HOW TO COMPLETE THIS TASK |
Lines from the records below that contain the word "source" are to be copied out.

START DATA FOR ANALYSIS

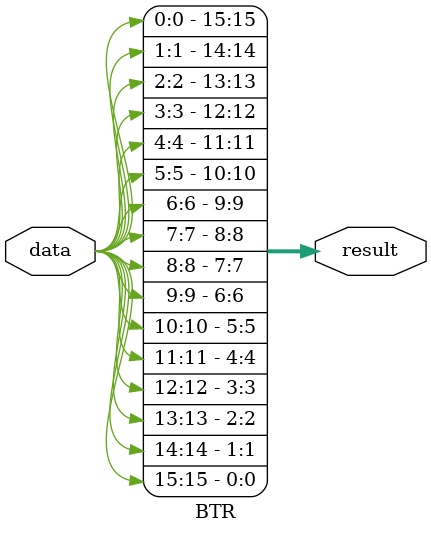
<source format=v>
module BTR(data, result);
    input [15:0] data;
    output wire [15:0] result;

    assign result[0] = data[15];
    assign result[1] = data[14];
    assign result[2] = data[13];
    assign result[3] = data[12];
    assign result[4] = data[11];
    assign result[5] = data[10];
    assign result[6] = data[9];
    assign result[7] = data[8];
    assign result[8] = data[7];
    assign result[9] = data[6];
    assign result[10] = data[5];
    assign result[11] = data[4];
    assign result[12] = data[3];
    assign result[13] = data[2];
    assign result[14] = data[1];
    assign result[15] = data[0];
endmodule
</source>
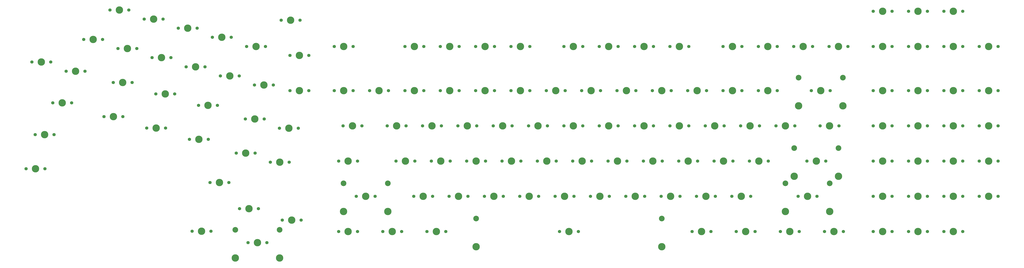
<source format=gts>
G04 #@! TF.GenerationSoftware,KiCad,Pcbnew,(5.1.6)-1*
G04 #@! TF.CreationDate,2020-08-30T16:27:27-04:00*
G04 #@! TF.ProjectId,keyboard,6b657962-6f61-4726-942e-6b696361645f,rev?*
G04 #@! TF.SameCoordinates,Original*
G04 #@! TF.FileFunction,Soldermask,Top*
G04 #@! TF.FilePolarity,Negative*
%FSLAX46Y46*%
G04 Gerber Fmt 4.6, Leading zero omitted, Abs format (unit mm)*
G04 Created by KiCad (PCBNEW (5.1.6)-1) date 2020-08-30 16:27:27*
%MOMM*%
%LPD*%
G01*
G04 APERTURE LIST*
%ADD10C,3.987800*%
%ADD11C,1.750000*%
%ADD12C,3.048000*%
G04 APERTURE END LIST*
D10*
X91319126Y-158115000D03*
D11*
X86239126Y-158115000D03*
X96399126Y-158115000D03*
D10*
X109720013Y-163045503D03*
D11*
X104640013Y-163045503D03*
X114800013Y-163045503D03*
D10*
X183591686Y-163606117D03*
D11*
X178511686Y-163606117D03*
X188671686Y-163606117D03*
D10*
X502679186Y-158843617D03*
D11*
X497599186Y-158843617D03*
X507759186Y-158843617D03*
D10*
X521729186Y-158843617D03*
D11*
X516649186Y-158843617D03*
X526809186Y-158843617D03*
D10*
X540779186Y-158843617D03*
D11*
X535699186Y-158843617D03*
X545859186Y-158843617D03*
D10*
X77188179Y-174050636D03*
D11*
X72108179Y-174050636D03*
X82268179Y-174050636D03*
D10*
X95589066Y-178981138D03*
D11*
X90509066Y-178981138D03*
X100669066Y-178981138D03*
D10*
X113989953Y-183911641D03*
D11*
X108909953Y-183911641D03*
X119069953Y-183911641D03*
D10*
X128120900Y-167976006D03*
D11*
X123040900Y-167976006D03*
X133200900Y-167976006D03*
D10*
X146521787Y-172906508D03*
D11*
X141441787Y-172906508D03*
X151601787Y-172906508D03*
D10*
X164922674Y-177837011D03*
D11*
X159842674Y-177837011D03*
X170002674Y-177837011D03*
D10*
X188354186Y-182656117D03*
D11*
X183274186Y-182656117D03*
X193434186Y-182656117D03*
D10*
X212166686Y-177893617D03*
D11*
X207086686Y-177893617D03*
X217246686Y-177893617D03*
D10*
X250266686Y-177893617D03*
D11*
X245186686Y-177893617D03*
X255346686Y-177893617D03*
D10*
X269316686Y-177893617D03*
D11*
X264236686Y-177893617D03*
X274396686Y-177893617D03*
D10*
X288366686Y-177893617D03*
D11*
X283286686Y-177893617D03*
X293446686Y-177893617D03*
D10*
X307416686Y-177893617D03*
D11*
X302336686Y-177893617D03*
X312496686Y-177893617D03*
D10*
X335991686Y-177893617D03*
D11*
X330911686Y-177893617D03*
X341071686Y-177893617D03*
D10*
X355041686Y-177893617D03*
D11*
X349961686Y-177893617D03*
X360121686Y-177893617D03*
D10*
X374091686Y-177893617D03*
D11*
X369011686Y-177893617D03*
X379171686Y-177893617D03*
D10*
X393141686Y-177893617D03*
D11*
X388061686Y-177893617D03*
X398221686Y-177893617D03*
D10*
X421716686Y-177893617D03*
D11*
X416636686Y-177893617D03*
X426796686Y-177893617D03*
D10*
X440766686Y-177893617D03*
D11*
X435686686Y-177893617D03*
X445846686Y-177893617D03*
D10*
X459816686Y-177893617D03*
D11*
X454736686Y-177893617D03*
X464896686Y-177893617D03*
D10*
X478866686Y-177893617D03*
D11*
X473786686Y-177893617D03*
X483946686Y-177893617D03*
D10*
X502679186Y-177893617D03*
D11*
X497599186Y-177893617D03*
X507759186Y-177893617D03*
D10*
X521729186Y-177893617D03*
D11*
X516649186Y-177893617D03*
X526809186Y-177893617D03*
D10*
X540779186Y-177893617D03*
D11*
X535699186Y-177893617D03*
X545859186Y-177893617D03*
D10*
X559829186Y-177893617D03*
D11*
X554749186Y-177893617D03*
X564909186Y-177893617D03*
D10*
X49256568Y-186288394D03*
D11*
X44176568Y-186288394D03*
X54336568Y-186288394D03*
D10*
X67657455Y-191218897D03*
D11*
X62577455Y-191218897D03*
X72737455Y-191218897D03*
D10*
X93039813Y-197382025D03*
D11*
X87959813Y-197382025D03*
X98119813Y-197382025D03*
D10*
X132390840Y-188842144D03*
D11*
X127310840Y-188842144D03*
X137470840Y-188842144D03*
D10*
X150791727Y-193772647D03*
D11*
X145711727Y-193772647D03*
X155871727Y-193772647D03*
D10*
X169192614Y-198703150D03*
D11*
X164112614Y-198703150D03*
X174272614Y-198703150D03*
D10*
X188354186Y-201706117D03*
D11*
X183274186Y-201706117D03*
X193434186Y-201706117D03*
D10*
X212166686Y-201706117D03*
D11*
X207086686Y-201706117D03*
X217246686Y-201706117D03*
D10*
X231216686Y-201706117D03*
D11*
X226136686Y-201706117D03*
X236296686Y-201706117D03*
D10*
X250266686Y-201706117D03*
D11*
X245186686Y-201706117D03*
X255346686Y-201706117D03*
D10*
X269316686Y-201706117D03*
D11*
X264236686Y-201706117D03*
X274396686Y-201706117D03*
D10*
X288366686Y-201706117D03*
D11*
X283286686Y-201706117D03*
X293446686Y-201706117D03*
D10*
X307416686Y-201706117D03*
D11*
X302336686Y-201706117D03*
X312496686Y-201706117D03*
D10*
X326466686Y-201706117D03*
D11*
X321386686Y-201706117D03*
X331546686Y-201706117D03*
D10*
X345516686Y-201706117D03*
D11*
X340436686Y-201706117D03*
X350596686Y-201706117D03*
D10*
X364566686Y-201706117D03*
D11*
X359486686Y-201706117D03*
X369646686Y-201706117D03*
D10*
X383616686Y-201706117D03*
D11*
X378536686Y-201706117D03*
X388696686Y-201706117D03*
D10*
X402666686Y-201706117D03*
D11*
X397586686Y-201706117D03*
X407746686Y-201706117D03*
D10*
X421716686Y-201706117D03*
D11*
X416636686Y-201706117D03*
X426796686Y-201706117D03*
D10*
X440766686Y-201706117D03*
D11*
X435686686Y-201706117D03*
X445846686Y-201706117D03*
D10*
X469341686Y-201706117D03*
D11*
X464261686Y-201706117D03*
X474421686Y-201706117D03*
D12*
X457403686Y-194721117D03*
X481279686Y-194721117D03*
D10*
X457403686Y-209961117D03*
X481279686Y-209961117D03*
X502679186Y-201706117D03*
D11*
X497599186Y-201706117D03*
X507759186Y-201706117D03*
D10*
X521729186Y-201706117D03*
D11*
X516649186Y-201706117D03*
X526809186Y-201706117D03*
D10*
X540779186Y-201706117D03*
D11*
X535699186Y-201706117D03*
X545859186Y-201706117D03*
D10*
X559829186Y-201706117D03*
D11*
X554749186Y-201706117D03*
X564909186Y-201706117D03*
D10*
X60507980Y-208387158D03*
D11*
X55427980Y-208387158D03*
X65587980Y-208387158D03*
D10*
X88109311Y-215782912D03*
D11*
X83029311Y-215782912D03*
X93189311Y-215782912D03*
D10*
X116040922Y-203545154D03*
D11*
X110960922Y-203545154D03*
X121120922Y-203545154D03*
D10*
X111110419Y-221946041D03*
D11*
X106030419Y-221946041D03*
X116190419Y-221946041D03*
D10*
X139042031Y-209708282D03*
D11*
X133962031Y-209708282D03*
X144122031Y-209708282D03*
D10*
X164262111Y-217104037D03*
D11*
X159182111Y-217104037D03*
X169342111Y-217104037D03*
D10*
X182662998Y-222034539D03*
D11*
X177582998Y-222034539D03*
X187742998Y-222034539D03*
D10*
X216929186Y-220756117D03*
D11*
X211849186Y-220756117D03*
X222009186Y-220756117D03*
D10*
X240741686Y-220756117D03*
D11*
X235661686Y-220756117D03*
X245821686Y-220756117D03*
D10*
X259791686Y-220756117D03*
D11*
X254711686Y-220756117D03*
X264871686Y-220756117D03*
D10*
X278841686Y-220756117D03*
D11*
X273761686Y-220756117D03*
X283921686Y-220756117D03*
D10*
X297891686Y-220756117D03*
D11*
X292811686Y-220756117D03*
X302971686Y-220756117D03*
D10*
X316941686Y-220756117D03*
D11*
X311861686Y-220756117D03*
X322021686Y-220756117D03*
D10*
X335991686Y-220756117D03*
D11*
X330911686Y-220756117D03*
X341071686Y-220756117D03*
D10*
X355041686Y-220756117D03*
D11*
X349961686Y-220756117D03*
X360121686Y-220756117D03*
D10*
X374091686Y-220756117D03*
D11*
X369011686Y-220756117D03*
X379171686Y-220756117D03*
D10*
X393141686Y-220756117D03*
D11*
X388061686Y-220756117D03*
X398221686Y-220756117D03*
D10*
X412191686Y-220756117D03*
D11*
X407111686Y-220756117D03*
X417271686Y-220756117D03*
D10*
X431241686Y-220756117D03*
D11*
X426161686Y-220756117D03*
X436321686Y-220756117D03*
D10*
X450291686Y-220756117D03*
D11*
X445211686Y-220756117D03*
X455371686Y-220756117D03*
D10*
X474104186Y-220756117D03*
D11*
X469024186Y-220756117D03*
X479184186Y-220756117D03*
D10*
X502679186Y-220756117D03*
D11*
X497599186Y-220756117D03*
X507759186Y-220756117D03*
D10*
X521729186Y-220756117D03*
D11*
X516649186Y-220756117D03*
X526809186Y-220756117D03*
D10*
X540779186Y-220756117D03*
D11*
X535699186Y-220756117D03*
X545859186Y-220756117D03*
D10*
X559829186Y-220756117D03*
D11*
X554749186Y-220756117D03*
X564909186Y-220756117D03*
D10*
X50977256Y-225555419D03*
D11*
X45897256Y-225555419D03*
X56057256Y-225555419D03*
D10*
X134111528Y-228109169D03*
D11*
X129031528Y-228109169D03*
X139191528Y-228109169D03*
D10*
X159331609Y-235504924D03*
D11*
X154251609Y-235504924D03*
X164411609Y-235504924D03*
D10*
X177732496Y-240435426D03*
D11*
X172652496Y-240435426D03*
X182812496Y-240435426D03*
D10*
X214547936Y-239806117D03*
D11*
X209467936Y-239806117D03*
X219627936Y-239806117D03*
D10*
X245504186Y-239806117D03*
D11*
X240424186Y-239806117D03*
X250584186Y-239806117D03*
D10*
X264554186Y-239806117D03*
D11*
X259474186Y-239806117D03*
X269634186Y-239806117D03*
D10*
X283604186Y-239806117D03*
D11*
X278524186Y-239806117D03*
X288684186Y-239806117D03*
D10*
X302654186Y-239806117D03*
D11*
X297574186Y-239806117D03*
X307734186Y-239806117D03*
D10*
X321704186Y-239806117D03*
D11*
X316624186Y-239806117D03*
X326784186Y-239806117D03*
D10*
X340754186Y-239806117D03*
D11*
X335674186Y-239806117D03*
X345834186Y-239806117D03*
D10*
X359804186Y-239806117D03*
D11*
X354724186Y-239806117D03*
X364884186Y-239806117D03*
D10*
X378854186Y-239806117D03*
D11*
X373774186Y-239806117D03*
X383934186Y-239806117D03*
D10*
X397904186Y-239806117D03*
D11*
X392824186Y-239806117D03*
X402984186Y-239806117D03*
D10*
X416954186Y-239806117D03*
D11*
X411874186Y-239806117D03*
X422034186Y-239806117D03*
D10*
X436004186Y-239806117D03*
D11*
X430924186Y-239806117D03*
X441084186Y-239806117D03*
D10*
X466960436Y-239806117D03*
D11*
X461880436Y-239806117D03*
X472040436Y-239806117D03*
D12*
X455022436Y-232821117D03*
X478898436Y-232821117D03*
D10*
X455022436Y-248061117D03*
X478898436Y-248061117D03*
X502679186Y-239806117D03*
D11*
X497599186Y-239806117D03*
X507759186Y-239806117D03*
D10*
X521729186Y-239806117D03*
D11*
X516649186Y-239806117D03*
X526809186Y-239806117D03*
D10*
X540779186Y-239806117D03*
D11*
X535699186Y-239806117D03*
X545859186Y-239806117D03*
D10*
X559829186Y-239806117D03*
D11*
X554749186Y-239806117D03*
X564909186Y-239806117D03*
D10*
X46046753Y-243956306D03*
D11*
X40966753Y-243956306D03*
X51126753Y-243956306D03*
D10*
X145200662Y-251440559D03*
D11*
X140120662Y-251440559D03*
X150280662Y-251440559D03*
D10*
X224072936Y-258856117D03*
D11*
X218992936Y-258856117D03*
X229152936Y-258856117D03*
D12*
X212134936Y-251871117D03*
X236010936Y-251871117D03*
D10*
X212134936Y-267111117D03*
X236010936Y-267111117D03*
X255029186Y-258856117D03*
D11*
X249949186Y-258856117D03*
X260109186Y-258856117D03*
D10*
X274079186Y-258856117D03*
D11*
X268999186Y-258856117D03*
X279159186Y-258856117D03*
D10*
X293129186Y-258856117D03*
D11*
X288049186Y-258856117D03*
X298209186Y-258856117D03*
D10*
X312179186Y-258856117D03*
D11*
X307099186Y-258856117D03*
X317259186Y-258856117D03*
D10*
X331229186Y-258856117D03*
D11*
X326149186Y-258856117D03*
X336309186Y-258856117D03*
D10*
X350279186Y-258856117D03*
D11*
X345199186Y-258856117D03*
X355359186Y-258856117D03*
D10*
X369329186Y-258856117D03*
D11*
X364249186Y-258856117D03*
X374409186Y-258856117D03*
D10*
X388379186Y-258856117D03*
D11*
X383299186Y-258856117D03*
X393459186Y-258856117D03*
D10*
X407429186Y-258856117D03*
D11*
X402349186Y-258856117D03*
X412509186Y-258856117D03*
D10*
X426479186Y-258856117D03*
D11*
X421399186Y-258856117D03*
X431559186Y-258856117D03*
D10*
X462197936Y-258856117D03*
D11*
X457117936Y-258856117D03*
X467277936Y-258856117D03*
D12*
X450259936Y-251871117D03*
X474135936Y-251871117D03*
D10*
X450259936Y-267111117D03*
X474135936Y-267111117D03*
X502679186Y-258856117D03*
D11*
X497599186Y-258856117D03*
X507759186Y-258856117D03*
D10*
X521729186Y-258856117D03*
D11*
X516649186Y-258856117D03*
X526809186Y-258856117D03*
D10*
X540779186Y-258856117D03*
D11*
X535699186Y-258856117D03*
X545859186Y-258856117D03*
D10*
X135585936Y-277809264D03*
D11*
X130505936Y-277809264D03*
X140665936Y-277809264D03*
D10*
X161136298Y-265571506D03*
D11*
X156056298Y-265571506D03*
X166216298Y-265571506D03*
D10*
X184137407Y-271734634D03*
D11*
X179057407Y-271734634D03*
X189217407Y-271734634D03*
D10*
X214547936Y-277906117D03*
D11*
X209467936Y-277906117D03*
X219627936Y-277906117D03*
D10*
X238360436Y-277906117D03*
D11*
X233280436Y-277906117D03*
X243440436Y-277906117D03*
D10*
X262172936Y-277906117D03*
D11*
X257092936Y-277906117D03*
X267252936Y-277906117D03*
D10*
X333610436Y-277906117D03*
D11*
X328530436Y-277906117D03*
X338690436Y-277906117D03*
D12*
X283610536Y-270921117D03*
X383610336Y-270921117D03*
D10*
X283610536Y-286161117D03*
X383610336Y-286161117D03*
X405047936Y-277906117D03*
D11*
X399967936Y-277906117D03*
X410127936Y-277906117D03*
D10*
X428860436Y-277906117D03*
D11*
X423780436Y-277906117D03*
X433940436Y-277906117D03*
D10*
X452672936Y-277906117D03*
D11*
X447592936Y-277906117D03*
X457752936Y-277906117D03*
D10*
X476485436Y-277906117D03*
D11*
X471405436Y-277906117D03*
X481565436Y-277906117D03*
D10*
X502679186Y-277906117D03*
D11*
X497599186Y-277906117D03*
X507759186Y-277906117D03*
D10*
X521729186Y-277906117D03*
D11*
X516649186Y-277906117D03*
X526809186Y-277906117D03*
D10*
X540779186Y-277906117D03*
D11*
X535699186Y-277906117D03*
X545859186Y-277906117D03*
D10*
X559829186Y-258856117D03*
D11*
X554749186Y-258856117D03*
X564909186Y-258856117D03*
D10*
X165730795Y-283972392D03*
D11*
X160650795Y-283972392D03*
X170810795Y-283972392D03*
D12*
X153792795Y-276987392D03*
X177668795Y-276987392D03*
D10*
X153792795Y-292227392D03*
X177668795Y-292227392D03*
M02*

</source>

END DATA FOR ANALYSIS

SOLUTION BELOW |
<source format=v>
</source>
<source format=gts>
</source>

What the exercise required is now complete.